Quant à la note sur la conjoncture économique régionale de l’Uemoa produite périodiquement par le FMI, le Bénin caracole en tête des exportations dans l’Uemoa. À priori on peut dire Youpiii et applaudir des 3 mains si on en avait une 3ème. Mais dans la même note, pour ce qui est des importations, le Bénin est le seul pays parmi les 8 à RECULER. Ainsi résumé, pour les exportations nous sommes 1er et pour les importations nous sommes dernier en dynamique avec le détail aggravant d’être le seul pays à enregistrer une baisse.

Si une telle note sur le Bénin réduit un temps soit peu le déficit de la balance commerciale, elle révèle une situation quand-même grave, sinon gravissime.
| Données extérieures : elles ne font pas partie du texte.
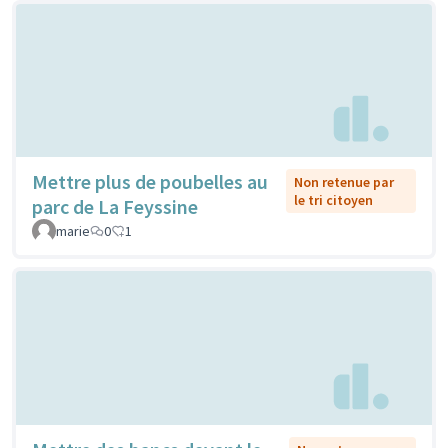
Mettre plus de poubelles au
Non retenue par
le tri citoyen
parc de La Feyssine
marie
0
1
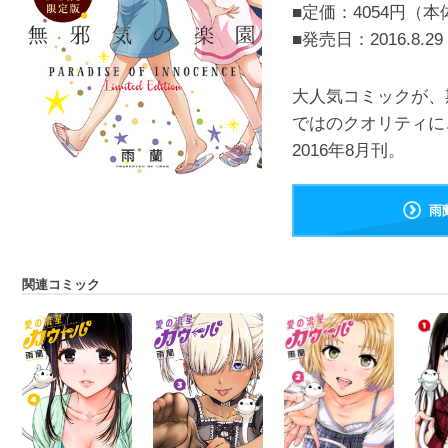
■定価：4054円（本
■発売日：
2016.8.29
大人気コミックが、
ではのクオリティ
2016年8月刊。
雨
関連コミック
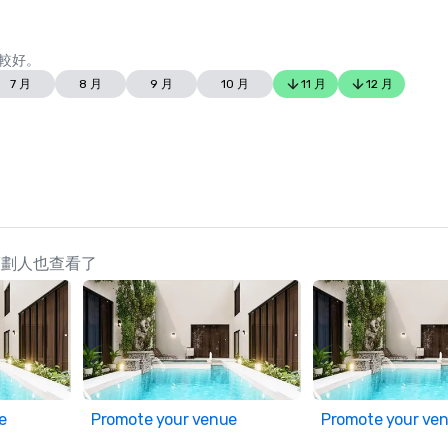
較好。
7 月
8 月
9 月
10 月
11 月
12 月
s 的策劃人也查看了
e
Promote your venue
Promote your ve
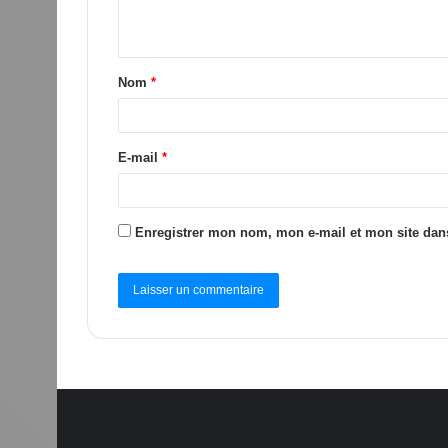
Nom
*
E-mail
*
Enregistrer mon nom, mon e-mail et mon site dan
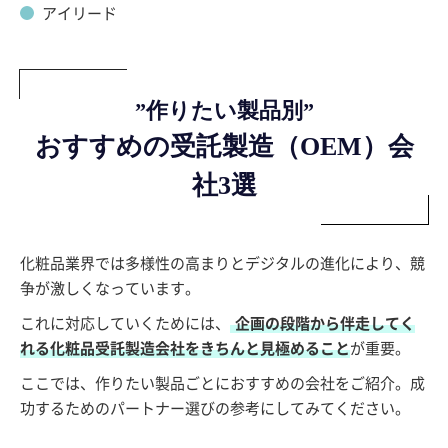
アイリード
”作りたい製品別”
おすすめの受託製造（OEM）会
社3選
化粧品業界では多様性の高まりとデジタルの進化により、競
争が激しくなっています。
これに対応していくためには、
企画の段階から伴走してく
れる化粧品受託製造会社をきちんと見極めること
が重要。
ここでは、作りたい製品ごとにおすすめの会社をご紹介。成
功するためのパートナー選びの参考にしてみてください。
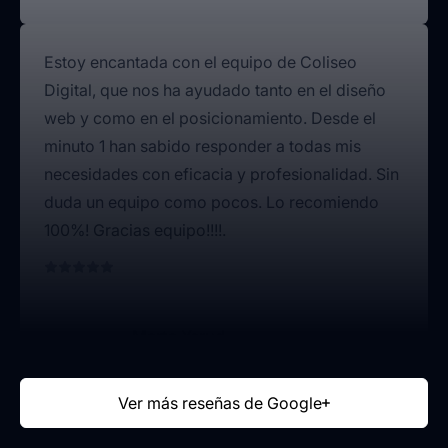
Estoy encantada con el equipo de Coliseo
Digital, que nos ha ayudado tanto en el diseño
web y como en el posicionamiento. Desde el
minuto 1 han sabido responder a todas mis
necesidades con eficacia y profesionalidad. Sin
duda un equipo como pocos. Lo recomiendo
100%! Gracias equipo!!!!.
Marta Yerud
Responsable de Visita médica
Ver más reseñas de Google
Comprometidos y profesionales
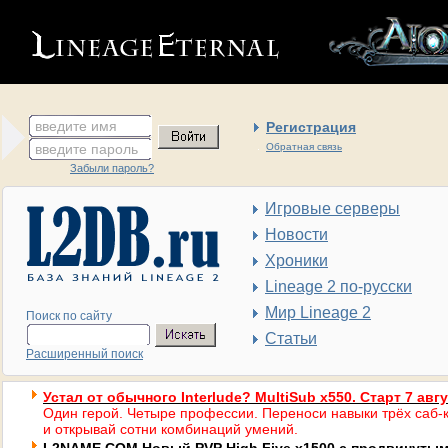
введите имя
Регистрация
введите пароль
Обратная связь
Забыли пароль?
Игровые серверы
Новости
Хроники
Lineage 2 по-русски
Мир Lineage 2
Поиск по сайту
Статьи
Расширенный поиск
Устал от обычного Interlude? MultiSub x550. Старт 7 авг
Один герой. Четыре профессии. Переноси навыки трёх саб-к
и открывай сотни комбинаций умений.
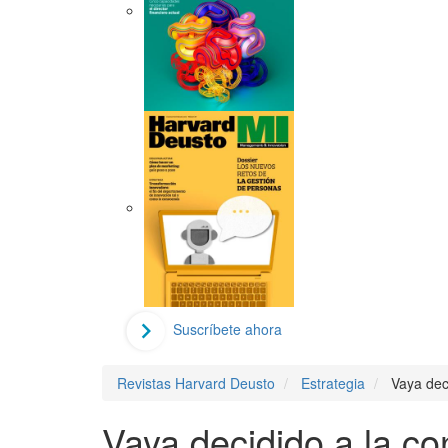
Suscríbete ahora
Revistas Harvard Deusto
Estrategia
Vaya deci
Vaya decidido a la co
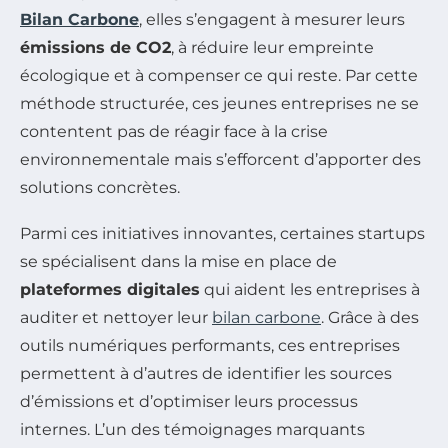
Bilan Carbone
, elles s’engagent à mesurer leurs
émissions de CO2
, à réduire leur empreinte
écologique et à compenser ce qui reste. Par cette
méthode structurée, ces jeunes entreprises ne se
contentent pas de réagir face à la crise
environnementale mais s’efforcent d’apporter des
solutions concrètes.
Parmi ces initiatives innovantes, certaines startups
se spécialisent dans la mise en place de
plateformes digitales
qui aident les entreprises à
auditer et nettoyer leur
bilan carbone
. Grâce à des
outils numériques performants, ces entreprises
permettent à d’autres de identifier les sources
d’émissions et d’optimiser leurs processus
internes. L’un des témoignages marquants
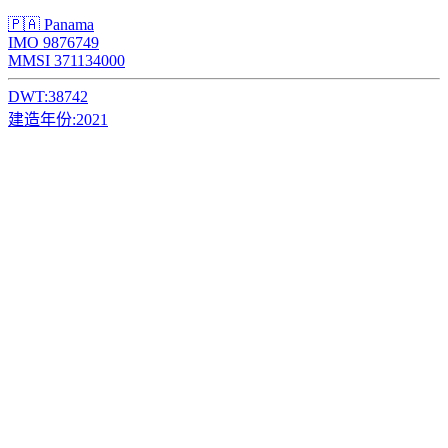
🇵🇦 Panama
IMO 9876749
MMSI 371134000
DWT:
38742
建造年份:
2021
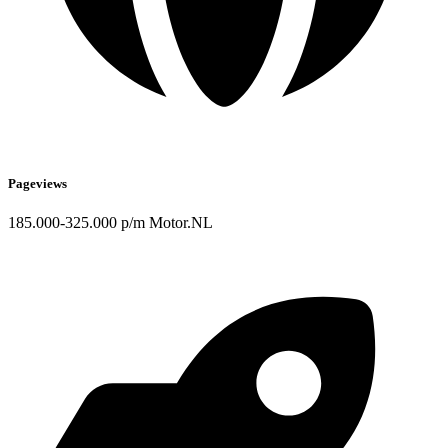
Pageviews
185.000-325.000 p/m Motor.NL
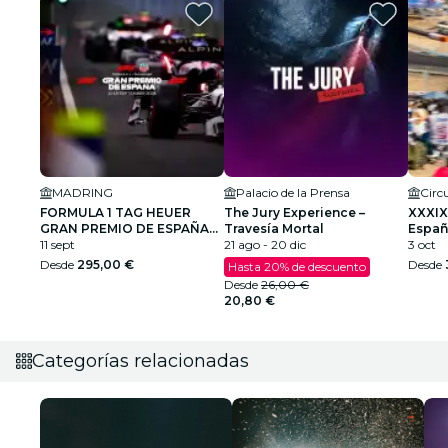
MADRING
Palacio de la Prensa
FORMULA 1 TAG HEUER
The Jury Experience –
XXXIX
GRAN PREMIO DE ESPAÑA
Travesía Mortal
Españ
2026
11 sept
21 ago - 20 dic
Cami
3 oct
Desde
295,00 €
Desde
Hasta 20% de descuento
Desde
26,00 €
20,80 €
Categorías relacionadas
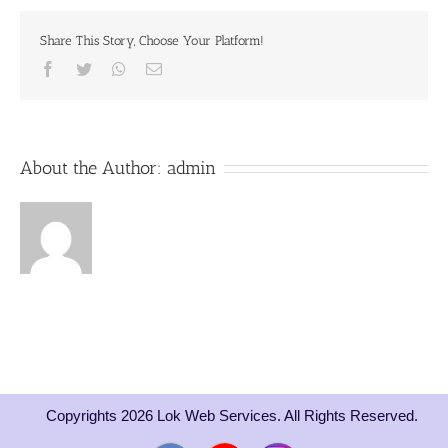
the
beginning
Share This Story, Choose Your Platform!
of
the
Facebook
Twitter
Whatsapp
Email
end
of
the
age
of
About the Author:
admin
Kali
Copyrights 2026 Lok Web Services. All Rights Reserved.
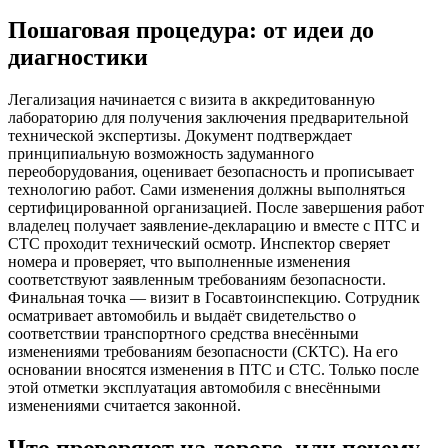
Пошаговая процедура: от идеи до
диагностики
Легализация начинается с визита в аккредитованную
лабораторию для получения заключения предварительной
технической экспертизы. Документ подтверждает
принципиальную возможность задуманного
переоборудования, оценивает безопасность и прописывает
технологию работ. Сами изменения должны выполняться
сертифицированной организацией. После завершения работ
владелец получает заявление-декларацию и вместе с ПТС и
СТС проходит технический осмотр. Инспектор сверяет
номера и проверяет, что выполненные изменения
соответствуют заявленным требованиям безопасности.
Финальная точка — визит в Госавтоинспекцию. Сотрудник
осматривает автомобиль и выдаёт свидетельство о
соответствии транспортного средства внесёнными
изменениями требованиям безопасности (СКТС). На его
основании вносятся изменения в ПТС и СТС. Только после
этой отметки эксплуатация автомобиля с внесёнными
изменениями считается законной.
Что проверяют на дороге, или почему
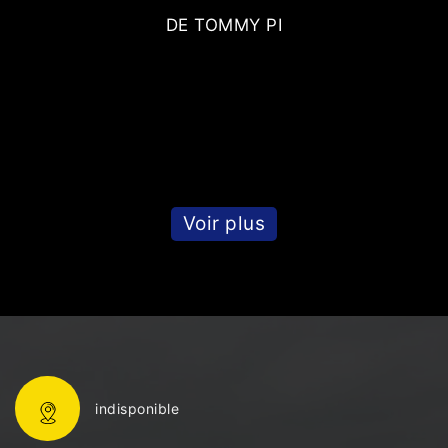
DE TOMMY PI
Voir plus
indisponible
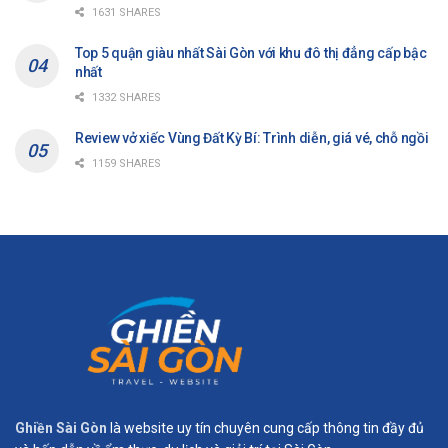
1631 SHARES
Top 5 quận giàu nhất Sài Gòn với khu đô thị đẳng cấp bậc
nhất
1332 SHARES
Review vở xiếc Vùng Đất Kỳ Bí: Trình diễn, giá vé, chỗ ngồi
1159 SHARES
Ghiền Sài Gòn
là website uy tín chuyên cung cấp thông tin đầy đủ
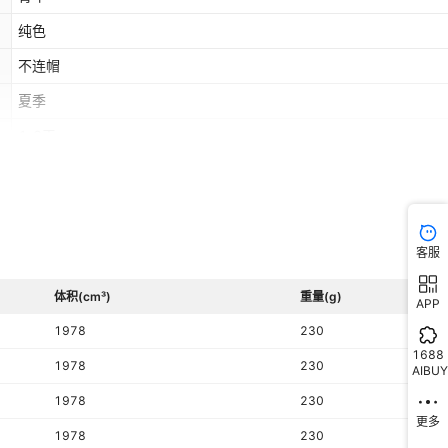
纯色
不连帽
夏季
1-3天
100
运动
柔光白,暗影黑,藏青色,杏韵灰,浅蓝色,军绿色,香芋紫,浅绿色
客服
否
体积(cm³)
重量(g)
APP
时尚都市风
1978
230
有领标
1688
1978
230
AIBUY
无吊牌
1978
230
更多
1978
230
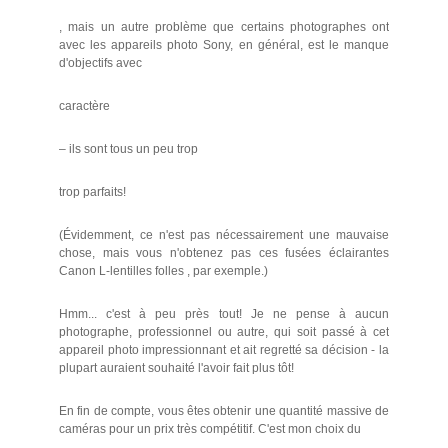
, mais un autre problème que certains photographes ont
avec les appareils photo Sony, en général, est le manque
d'objectifs avec
caractère
– ils sont tous un peu trop
trop parfaits!
(Évidemment, ce n'est pas nécessairement une mauvaise
chose, mais vous n'obtenez pas ces fusées éclairantes
Canon L-lentilles folles , par exemple.)
Hmm... c'est à peu près tout! Je ne pense à aucun
photographe, professionnel ou autre, qui soit passé à cet
appareil photo impressionnant et ait regretté sa décision - la
plupart auraient souhaité l'avoir fait plus tôt!
En fin de compte, vous êtes obtenir une quantité massive de
caméras pour un prix très compétitif. C'est mon choix du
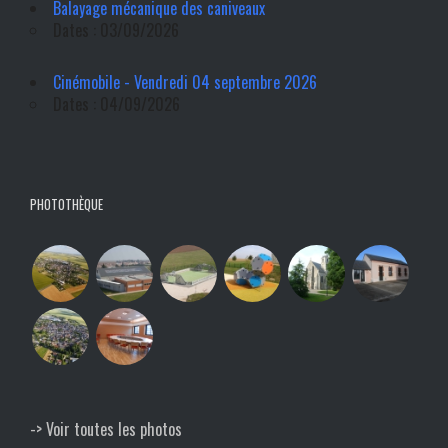
Balayage mécanique des caniveaux
Dates : 03/09/2026
Cinémobile - Vendredi 04 septembre 2026
Dates : 04/09/2026
PHOTOTHÈQUE
-> Voir toutes les photos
En effet le Bénin ne produit presque rien comme biens de consommation. Il importe quasiment tout ce dont a besoin son citoyen pour s’habiller, pour construire sa maison, pour motoriser son déplacement, pour s’abreuver de boissons et même pour manger. Donc si les importations baissent, cela veut dire que le béninois ne s’habille plus bien, ne construit plus davantage, ne mange plus bien, ne s’achète plus bien les motos et les voitures etc. Et plus inquiétant, c’est l’activité économique qui organise tout ça qui recule au mieux et qui disparaît au pire.